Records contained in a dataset
++++
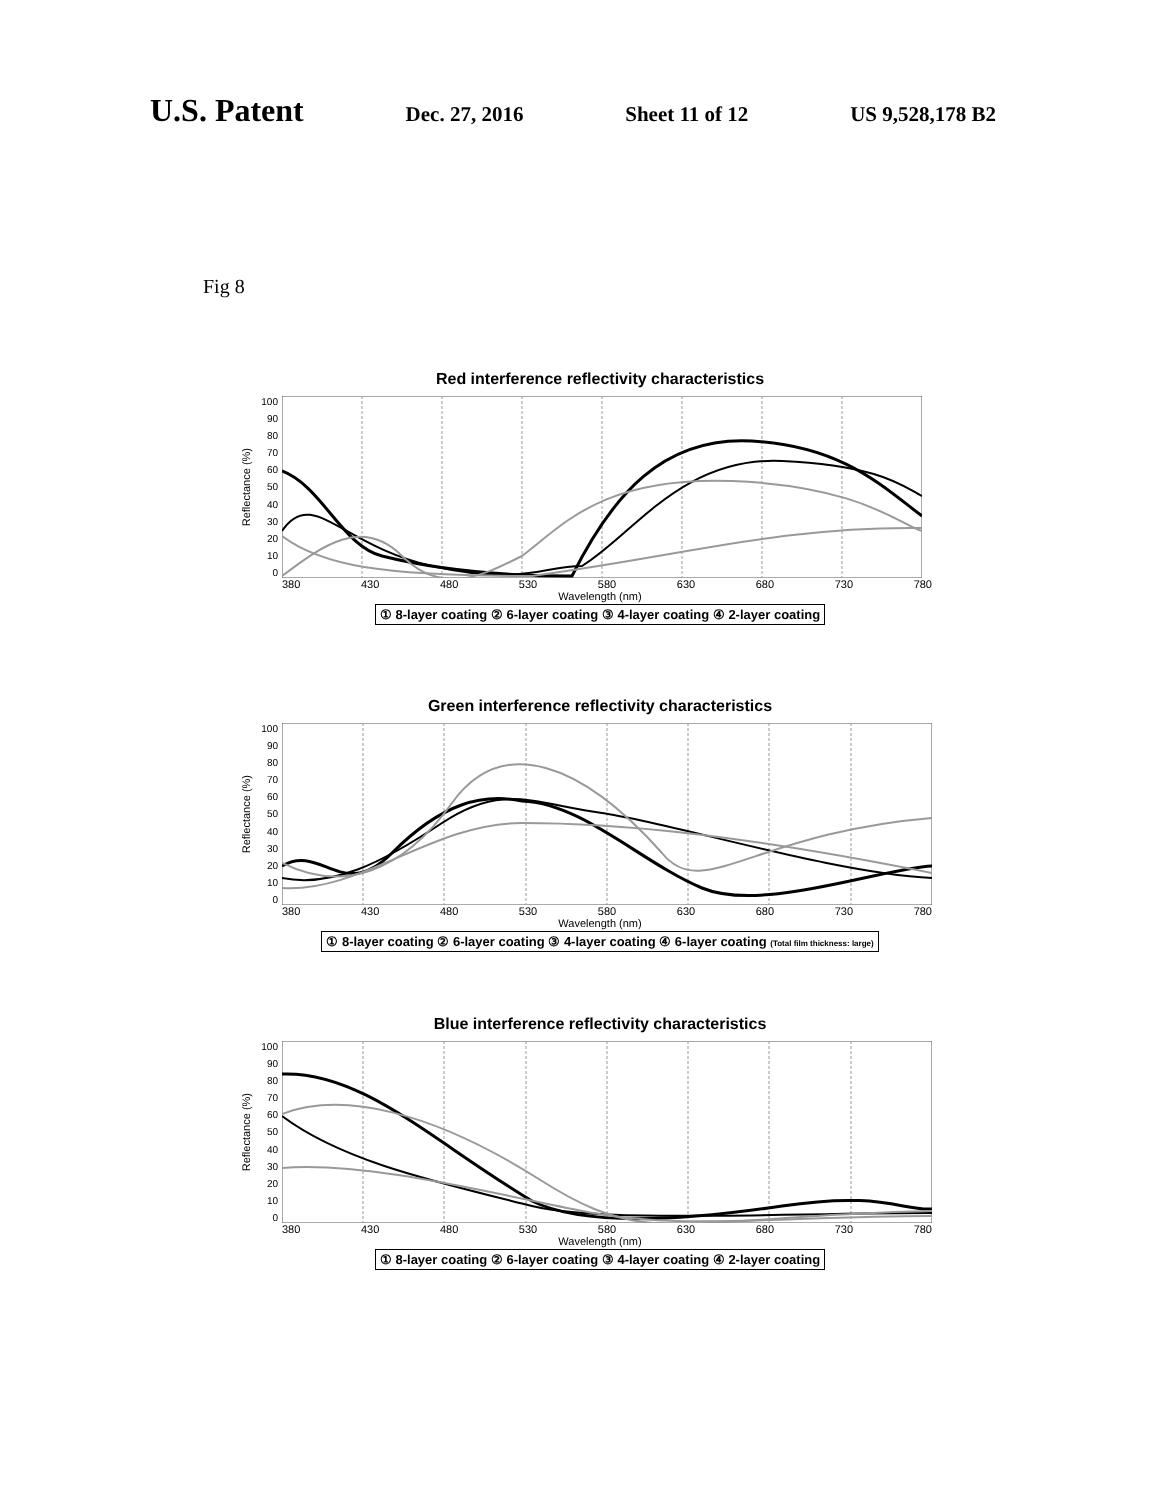U.S. Patent Dec. 27, 2016 Sheet 11 of 12 US 9,528,178 B2
Fig 8
Red interference reflectivity characteristics
Reflectance (%)
100
90
80
70
60
50
40
30
20
10
0
380 430 480 530 580 630 680 730 780
Wavelength (nm)
① 8-layer coating ② 6-layer coating ③ 4-layer coating ④ 2-layer coating
Green interference reflectivity characteristics
Reflectance (%)
100
90
80
70
60
50
40
30
20
10
0
380 430 480 530 580 630 680 730 780
Wavelength (nm)
① 8-layer coating ② 6-layer coating ③ 4-layer coating ④ 6-layer coating (Total film thickness: large)
Blue interference reflectivity characteristics
Reflectance (%)
100
90
80
70
60
50
40
30
20
10
0
380 430 480 530 580 630 680 730 780
Wavelength (nm)
① 8-layer coating ② 6-layer coating ③ 4-layer coating ④ 2-layer coating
++++
## Problem requirements
Each line above should be output exactly, apart from the pictures.

## Exercise solution
U.S. Patent Dec. 27, 2016 Sheet 11 of 12 US 9,528,178 B2
Fig 8
Red interference reflectivity characteristics
Reflectance (%)
100
90
80
70
60
50
40
30
20
10
0
380 430 480 530 580 630 680 730 780
Wavelength (nm)
① 8-layer coating ② 6-layer coating ③ 4-layer coating ④ 2-layer coating
Green interference reflectivity characteristics
Reflectance (%)
100
90
80
70
60
50
40
30
20
10
0
380 430 480 530 580 630 680 730 780
Wavelength (nm)
① 8-layer coating ② 6-layer coating ③ 4-layer coating ④ 6-layer coating (Total film thickness: large)
Blue interference reflectivity characteristics
Reflectance (%)
100
90
80
70
60
50
40
30
20
10
0
380 430 480 530 580 630 680 730 780
Wavelength (nm)
① 8-layer coating ② 6-layer coating ③ 4-layer coating ④ 2-layer coating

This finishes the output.